— TEXT BLOCK —
*** Block opens ***

# Clear glass Clorox bottle?



## TheGreenMan (Jan 31, 2013)

I've been picking over a glass (and apparently shoe) dump on and off for a little while now. Much of it seems to be from the 40's to the 60's.
 Plenty of Vics bottles, Ponds bottles, beer/wine bottles, and Clorox bottles.
 Recently I pulled out a clear glass Clorox bottle (not amber). I've looked everywhere I could think of but haven't found any info on it.
 It looks just like the 32 oz 1940-1944 bottles on the Clorox web site (not sure of neck diameter) but instead of amber in color it is clear.
 Any info on this you all could give me?


----------



## epackage (Jan 31, 2013)

Welcome to the forum, got a pic for us?


----------



## TheGreenMan (Jan 31, 2013)

Thanks for the welcome.

 I do not right now. But it does look exactly like the amber bottles; down to the plastic screw on cap, raised, solid lettering, and lack of any grain texture.


----------



## RIBottleguy (Jan 31, 2013)

Welcome to the forum!  Normally Clorox bottles are some of the most detestable bottles for a seasoned collector to find.  Millions were made, so they will probably be around after a nuclear apocalypse.  
 That said, of the hundreds I have seen, none were clear.  While I doubt it has any substantial value, it is a rare find (normally not a term associated with Clorox).  I'm sure that in the future, it will accrue some value, so hold onto it, and keep digging!

*** Block closes ***

— TASKS FOR THIS EXERCISE —
1) Using the forum thread about the clear Clorox bottle, decide whether each statement agrees with it. Answer yes or no, and quote the words from the thread that settle it. (a) Much of the dump seems to date from the 40's to the 60's. (b) The first poster could share a picture of the bottle right away. (c) RIBottleguy had seen clear Clorox bottles before.
2) In the Clorox bottle thread, what kind of cap does the clear bottle have?
3) Go on with the forum thread about the clear Clorox bottle, picking up after its final post.

Recorded data

*** Block opens ***

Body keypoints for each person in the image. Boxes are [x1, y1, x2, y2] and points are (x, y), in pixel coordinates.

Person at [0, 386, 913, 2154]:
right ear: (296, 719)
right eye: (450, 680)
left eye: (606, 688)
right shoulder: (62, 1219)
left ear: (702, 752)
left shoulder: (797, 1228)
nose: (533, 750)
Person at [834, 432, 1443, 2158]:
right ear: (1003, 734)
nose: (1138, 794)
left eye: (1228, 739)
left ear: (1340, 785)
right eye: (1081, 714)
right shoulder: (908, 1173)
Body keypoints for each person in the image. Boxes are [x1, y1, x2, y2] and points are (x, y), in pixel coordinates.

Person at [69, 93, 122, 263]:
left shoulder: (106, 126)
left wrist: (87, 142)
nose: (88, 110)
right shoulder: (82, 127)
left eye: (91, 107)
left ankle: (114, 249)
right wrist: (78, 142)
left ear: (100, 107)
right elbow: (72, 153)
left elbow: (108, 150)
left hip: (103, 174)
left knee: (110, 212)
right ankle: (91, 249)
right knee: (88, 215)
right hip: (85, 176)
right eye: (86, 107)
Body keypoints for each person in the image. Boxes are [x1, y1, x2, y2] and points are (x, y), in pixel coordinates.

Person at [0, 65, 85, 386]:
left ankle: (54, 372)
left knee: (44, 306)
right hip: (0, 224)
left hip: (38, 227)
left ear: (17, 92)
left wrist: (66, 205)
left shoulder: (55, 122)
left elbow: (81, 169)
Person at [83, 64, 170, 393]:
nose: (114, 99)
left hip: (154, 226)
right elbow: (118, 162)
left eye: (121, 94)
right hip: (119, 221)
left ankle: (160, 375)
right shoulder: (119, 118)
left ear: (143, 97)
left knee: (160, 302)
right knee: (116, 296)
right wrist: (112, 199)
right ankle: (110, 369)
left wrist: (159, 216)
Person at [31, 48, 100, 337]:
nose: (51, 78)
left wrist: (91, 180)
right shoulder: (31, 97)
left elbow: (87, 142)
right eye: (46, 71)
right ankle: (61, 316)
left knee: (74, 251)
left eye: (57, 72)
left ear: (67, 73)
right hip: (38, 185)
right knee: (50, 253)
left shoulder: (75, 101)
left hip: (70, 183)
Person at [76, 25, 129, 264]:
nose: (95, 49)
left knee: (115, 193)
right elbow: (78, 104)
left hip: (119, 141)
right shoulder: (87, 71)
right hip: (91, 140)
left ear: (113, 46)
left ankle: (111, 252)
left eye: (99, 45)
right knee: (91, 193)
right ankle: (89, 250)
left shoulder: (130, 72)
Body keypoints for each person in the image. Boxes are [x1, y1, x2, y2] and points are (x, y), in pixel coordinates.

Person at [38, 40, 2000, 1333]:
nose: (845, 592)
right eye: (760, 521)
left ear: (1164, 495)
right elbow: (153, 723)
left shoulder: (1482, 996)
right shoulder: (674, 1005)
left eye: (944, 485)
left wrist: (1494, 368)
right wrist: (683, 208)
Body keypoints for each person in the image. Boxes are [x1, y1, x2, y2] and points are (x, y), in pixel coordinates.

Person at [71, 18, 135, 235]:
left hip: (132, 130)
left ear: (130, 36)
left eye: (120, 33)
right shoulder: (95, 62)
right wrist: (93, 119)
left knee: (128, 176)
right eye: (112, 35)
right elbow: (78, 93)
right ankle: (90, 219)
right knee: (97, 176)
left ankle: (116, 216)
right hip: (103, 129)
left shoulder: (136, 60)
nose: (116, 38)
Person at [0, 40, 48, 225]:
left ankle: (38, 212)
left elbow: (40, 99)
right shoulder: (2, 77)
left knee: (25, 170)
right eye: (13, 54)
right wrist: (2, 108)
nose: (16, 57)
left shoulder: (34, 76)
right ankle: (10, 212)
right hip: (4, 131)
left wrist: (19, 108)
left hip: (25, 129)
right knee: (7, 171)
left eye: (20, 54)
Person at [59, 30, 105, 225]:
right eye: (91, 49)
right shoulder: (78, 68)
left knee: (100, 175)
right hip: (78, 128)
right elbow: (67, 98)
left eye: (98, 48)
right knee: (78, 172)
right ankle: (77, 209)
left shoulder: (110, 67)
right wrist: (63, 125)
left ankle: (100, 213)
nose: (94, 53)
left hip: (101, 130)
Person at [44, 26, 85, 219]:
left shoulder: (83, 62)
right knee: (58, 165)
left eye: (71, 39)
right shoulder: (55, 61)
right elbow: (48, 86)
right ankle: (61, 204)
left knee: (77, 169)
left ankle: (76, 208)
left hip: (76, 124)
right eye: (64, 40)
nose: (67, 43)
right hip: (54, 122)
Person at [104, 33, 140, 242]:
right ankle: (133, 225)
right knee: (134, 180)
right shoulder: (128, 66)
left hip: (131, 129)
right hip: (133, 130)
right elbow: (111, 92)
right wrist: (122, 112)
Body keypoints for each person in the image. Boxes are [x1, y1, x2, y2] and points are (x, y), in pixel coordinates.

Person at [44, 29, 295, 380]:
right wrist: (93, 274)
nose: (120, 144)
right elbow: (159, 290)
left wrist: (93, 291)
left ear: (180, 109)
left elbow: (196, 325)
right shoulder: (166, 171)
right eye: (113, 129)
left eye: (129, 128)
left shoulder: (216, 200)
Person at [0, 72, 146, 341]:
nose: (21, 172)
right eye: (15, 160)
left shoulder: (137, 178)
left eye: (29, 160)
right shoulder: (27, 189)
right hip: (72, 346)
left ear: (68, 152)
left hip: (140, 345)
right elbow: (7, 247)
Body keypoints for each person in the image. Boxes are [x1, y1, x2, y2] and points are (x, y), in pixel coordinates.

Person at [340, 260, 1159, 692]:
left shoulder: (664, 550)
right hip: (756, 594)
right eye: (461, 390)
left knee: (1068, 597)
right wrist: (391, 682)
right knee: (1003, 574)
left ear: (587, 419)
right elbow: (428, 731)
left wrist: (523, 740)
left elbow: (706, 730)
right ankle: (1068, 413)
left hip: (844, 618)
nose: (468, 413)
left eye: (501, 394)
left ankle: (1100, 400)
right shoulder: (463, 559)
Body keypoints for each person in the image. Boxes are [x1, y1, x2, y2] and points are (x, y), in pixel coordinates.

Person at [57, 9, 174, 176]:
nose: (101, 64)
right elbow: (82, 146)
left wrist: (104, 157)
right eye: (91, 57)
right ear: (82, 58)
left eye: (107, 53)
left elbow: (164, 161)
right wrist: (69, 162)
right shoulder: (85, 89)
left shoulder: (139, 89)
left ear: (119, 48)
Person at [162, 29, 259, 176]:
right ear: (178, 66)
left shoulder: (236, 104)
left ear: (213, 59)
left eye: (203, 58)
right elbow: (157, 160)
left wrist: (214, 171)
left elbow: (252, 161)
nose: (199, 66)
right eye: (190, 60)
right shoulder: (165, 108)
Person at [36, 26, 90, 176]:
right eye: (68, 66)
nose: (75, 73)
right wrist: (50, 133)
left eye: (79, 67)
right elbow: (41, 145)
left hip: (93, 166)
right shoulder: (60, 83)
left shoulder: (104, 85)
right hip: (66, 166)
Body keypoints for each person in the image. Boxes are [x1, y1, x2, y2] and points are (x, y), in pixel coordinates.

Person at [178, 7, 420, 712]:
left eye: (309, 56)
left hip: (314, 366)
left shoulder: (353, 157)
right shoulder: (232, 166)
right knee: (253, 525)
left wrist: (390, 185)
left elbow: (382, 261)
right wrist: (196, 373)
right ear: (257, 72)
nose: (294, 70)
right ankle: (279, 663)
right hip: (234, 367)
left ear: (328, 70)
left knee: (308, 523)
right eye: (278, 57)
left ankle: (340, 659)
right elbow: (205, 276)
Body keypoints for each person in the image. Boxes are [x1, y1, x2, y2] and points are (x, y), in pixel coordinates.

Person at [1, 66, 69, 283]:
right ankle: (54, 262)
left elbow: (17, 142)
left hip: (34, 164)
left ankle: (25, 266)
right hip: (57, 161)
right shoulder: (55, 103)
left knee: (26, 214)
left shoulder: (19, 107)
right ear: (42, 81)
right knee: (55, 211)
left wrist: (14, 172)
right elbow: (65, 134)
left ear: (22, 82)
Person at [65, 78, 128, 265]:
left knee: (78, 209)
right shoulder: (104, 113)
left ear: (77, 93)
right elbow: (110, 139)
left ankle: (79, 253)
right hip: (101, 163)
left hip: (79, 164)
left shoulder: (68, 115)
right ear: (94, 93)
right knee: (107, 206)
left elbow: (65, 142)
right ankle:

*** Block closes ***

— ANSWERS —
1)
(a) Yes: "Much of it seems to be from the 40's to the 60's."
(b) No: "I do not right now."
(c) No: "of the hundreds I have seen, none were clear."

2) A plastic screw-on cap.

3)
----------



## TheGreenMan (Feb 4, 2013)

To anyone who wanted to see it here is a pic.


----------



## cyberdigger (Feb 4, 2013)

I could swear I saw those in the tailings of 1930-40's dumps.. never bothered to check them out. I could be wrong.


----------



## madman (Feb 4, 2013)

yes it does look like the early 40s clorox bottles  interesting , dug hundreds of the brown ones never seen that one nice!


----------



## RICKJJ59W (Feb 5, 2013)

I dug a green one once []


----------



## WSP (Feb 11, 2013)

I have a clear one, but have never seen another. Wish I knew the value.


----------



## zecritr (Feb 14, 2013)

http://www.thecloroxcompany.com/company/heritage/bottle-guide/screw-top-bottles/


----------



## zecritr (Feb 14, 2013)

They seem to go pretty good on -eburp, didn't see any clear ones though
 anywhere from 3 to 20 on the sold list so who knows...lol...not me but wouldn't mind finding a big brown clorox jug


----------



## toddrandolph (Feb 15, 2013)

Amazing to see that clorox bottles are selling. How many hundreds of those have I moved out of the way and broken in 1950s dumps searching for the elusive milk bottle or late throw fruit jar or crock. Looks like I'll be bringing a few home even though personally I hate them


----------



## rmckin (Feb 15, 2013)

Hi, 
 After my Girlfriend informed me She wanted a gallon Clorox jug, they disappeared from my eyesight!!! Haven't seen one since!!!! I guess the moral is if You are looking for them, they will be scarce!!!  Not really a bad thing....... I did find Her a nice Purex though. I also have a really nice Fleecy White quart. The only reason I brought it home was it still had the stopper...
 Ron


----------



## sandchip (Feb 20, 2013)

Shows how pitiful my digging luck has been lately, to have started a collection of bleach bottles above the cabinets in the laundry room.  The gallon at left is a mint Roman Cleanser.  Never seen another, although I'm sure they have to be pretty common.  Never thought I'd be bringing 'em home either.  Probably the seventh sign...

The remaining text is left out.